Turns out that this MOTHERFUCKING gel costs $400!!!!!!!!!! For 60 grams of it!!!!!!!!!

MOTHERFUCKING BOTOX IS CHEAPER!!! (At least at this dermatologist's office anyway)

So she calls my insurance company, and they try to say that I am "over the age limit for this medication."

WTF??

Awesome Pharmacy Tech manages to get a prior authorization or whatever and gets them to agree to cover it with a $50 co-pay. 

$50??? For a fucking topical antibiotic and what is essentially retinol???

The wonderful little receipt says "Your insurance saved you $346.95." How thoughtful of them. 

What the FUCK could possibly make this shit so expensive?? Someone, please tell me! 

Mind you, I have no problem with my insurance company on this issue. After all, one could argue that this type of medication is for elective cosmetic purposes. 

I mean, $400????? Who could blame them for not wanting to cover that shit??
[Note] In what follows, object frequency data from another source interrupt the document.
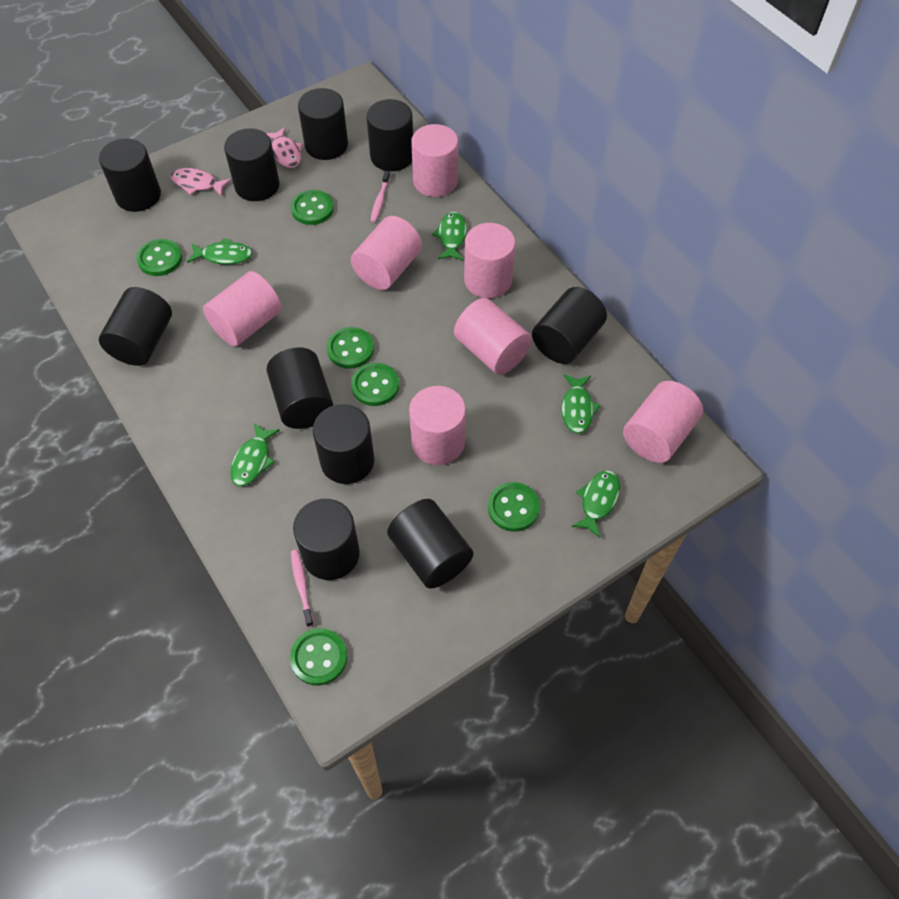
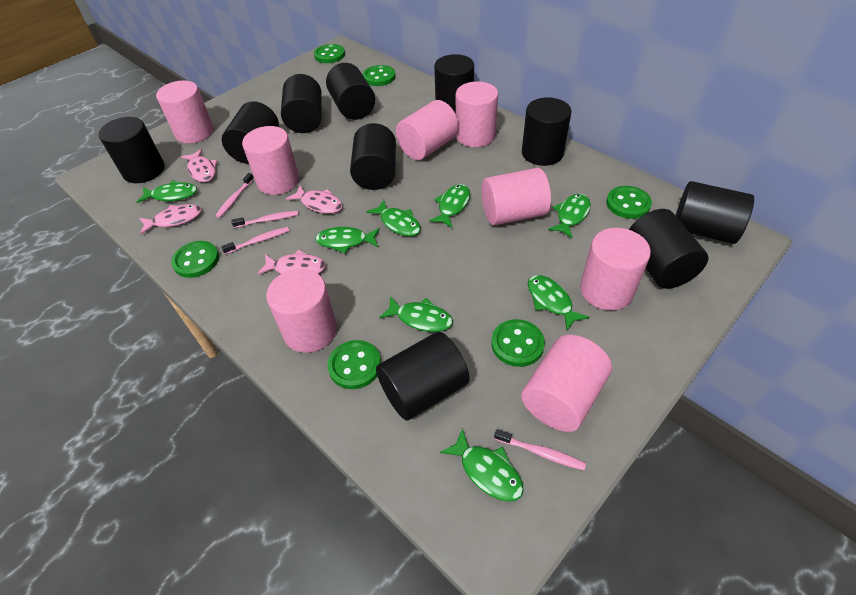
green fish: 5 -> 8
pink cylinder: 7 -> 8
pink fish: 2 -> 4
pink toothbrush: 2 -> 4

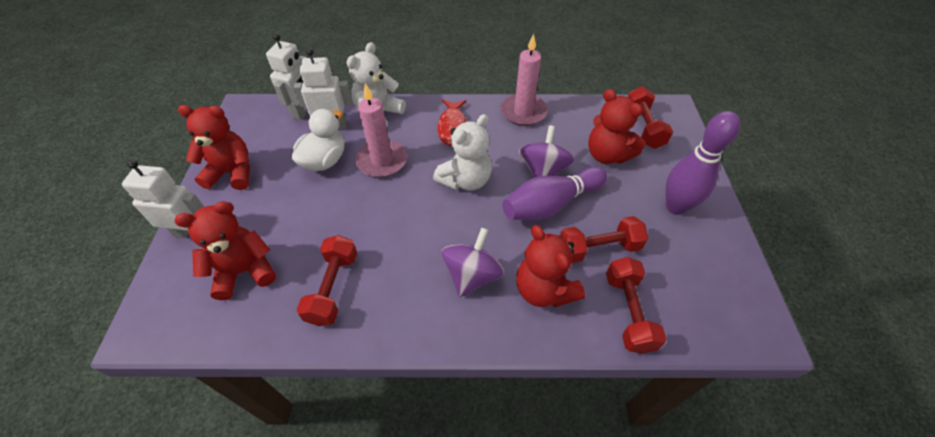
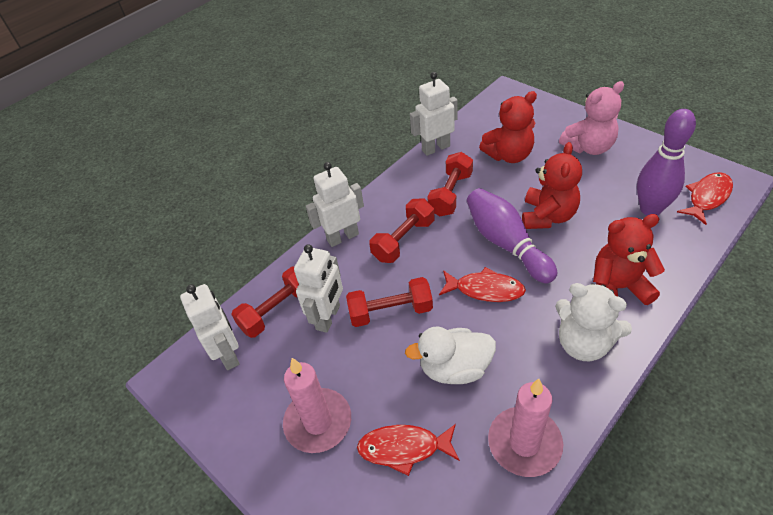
pink teddy bear: 0 -> 1
purple spinning top: 2 -> 0
red fish: 1 -> 3
red teddy bear: 4 -> 3
white robot: 3 -> 4
white teddy bear: 2 -> 1

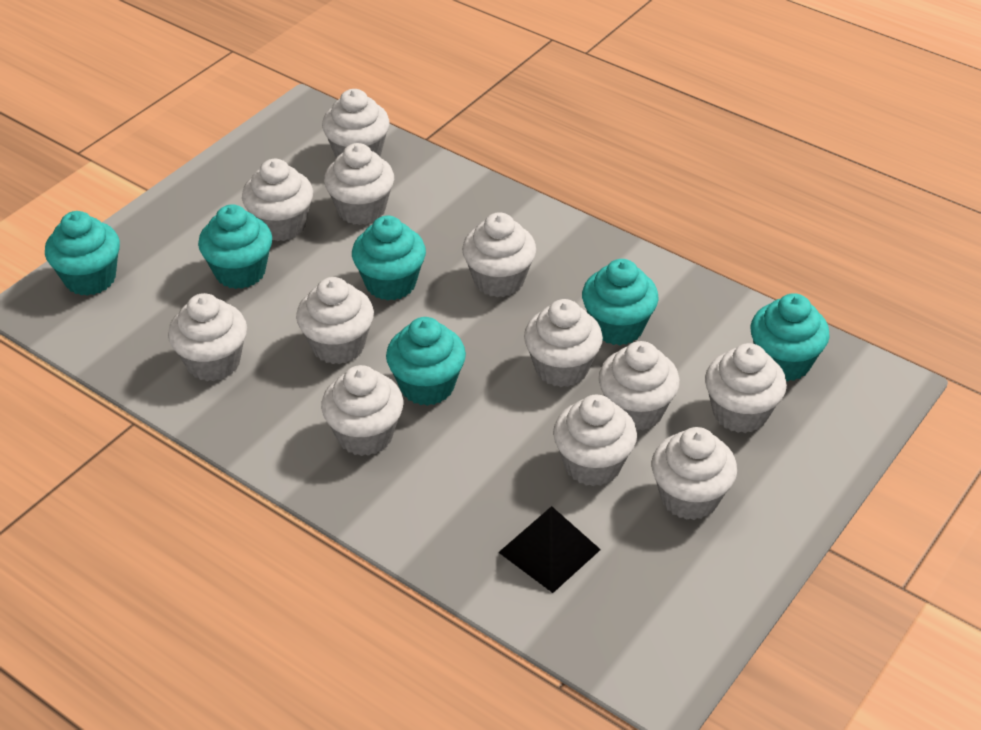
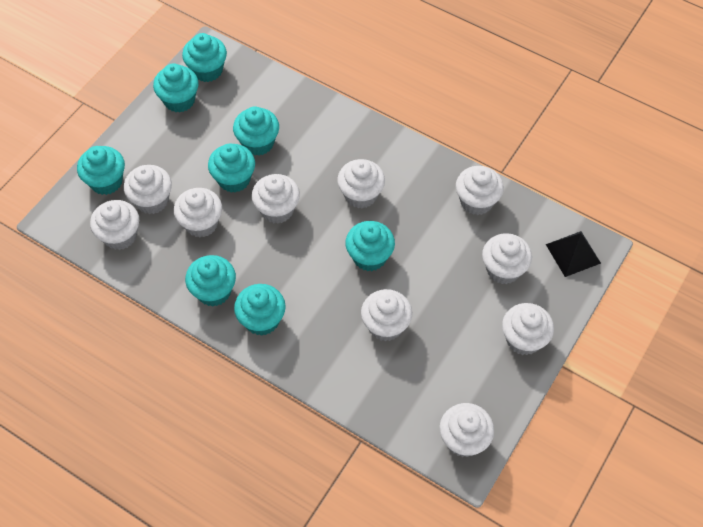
turquoise cupcake: 6 -> 8
white cupcake: 12 -> 10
I bet I could get it in Cuba for $1.75.......

Sunday, April 5, 2009

I Hate Being Ignored

JLK's outbox (not actual quotes):

To: MRU Psych Dept Admin
Subject: Psi Chi

Dear MRU PDA,

      I recently received your email regarding Psi Chi inductions. I intended to pursue Psi Chi membership at MRU, but the timing of my psychology courses did not allow me to be eligible until this past December when I graduated. Am I still able to join, or is it too late because I already have my degree?

- JLK

(Sent over a month ago. Still no response. Deadline for Psi Chi inductions has passed.)


To: Professor X
Subject: Grad School Update

Dear Prof. X,

       I hope all is well. I recently checked the status of my application at Southern U, and it appears that they never received your letter of recommendation. I recall seeing a "received" status back in December when you confirmed with me that you sent them all out. Did you receive a confirmation email from the submission system that you could forward to me? I am concerned that they never reviewed my file because it was incomplete. Blah blah blah, other people have received word from SU, blah blah blah. Thank you again for writing on my behalf, blah blah blah.

- JLK

(Sent over a month ago. No response. Also no response to a follow-up email letting Professor X know the status of all my applications including SU.)

To: Grad Student Mentor
Subject: Manuscript

Dear GSM,

       In order for me to complete my portion of the article manuscript, I need to know if you are intending to include all of our data. At the conference, we only presented part 2 of the study. Are we including part 1 in the submission? Also, when would you like the draft completed by?

- JLK

(Sent 3+ weeks ago. No response.)

To: Rockstar Professor/Research Advisor
Subject: Research Project

Dear RP/RA,

      In your book, _____, you mention that no one has examined Z within framework Y. I would like to pursue this experimentally and I have an idea how it can be done. A recent review of the literature did not bring up any contributions to this issue. Do you know if I would still be able to do this at MRU, and if so, are you willing and able to serve as a guide to me during the creation and execution of the project? I would not require funding, but I would need access to resources A, B, and C at MRU. Upon completion, if the findings are relevant and significant, I would like to aim for submission this fall to Journal W or Journal S if you think that is a reasonable goal. 

- JLK

(Sent 3 weeks ago. No response.)

I know that my email is working just fine. I'm starting to think that people look at the sender in their inbox and say, "Eh, not this chick again."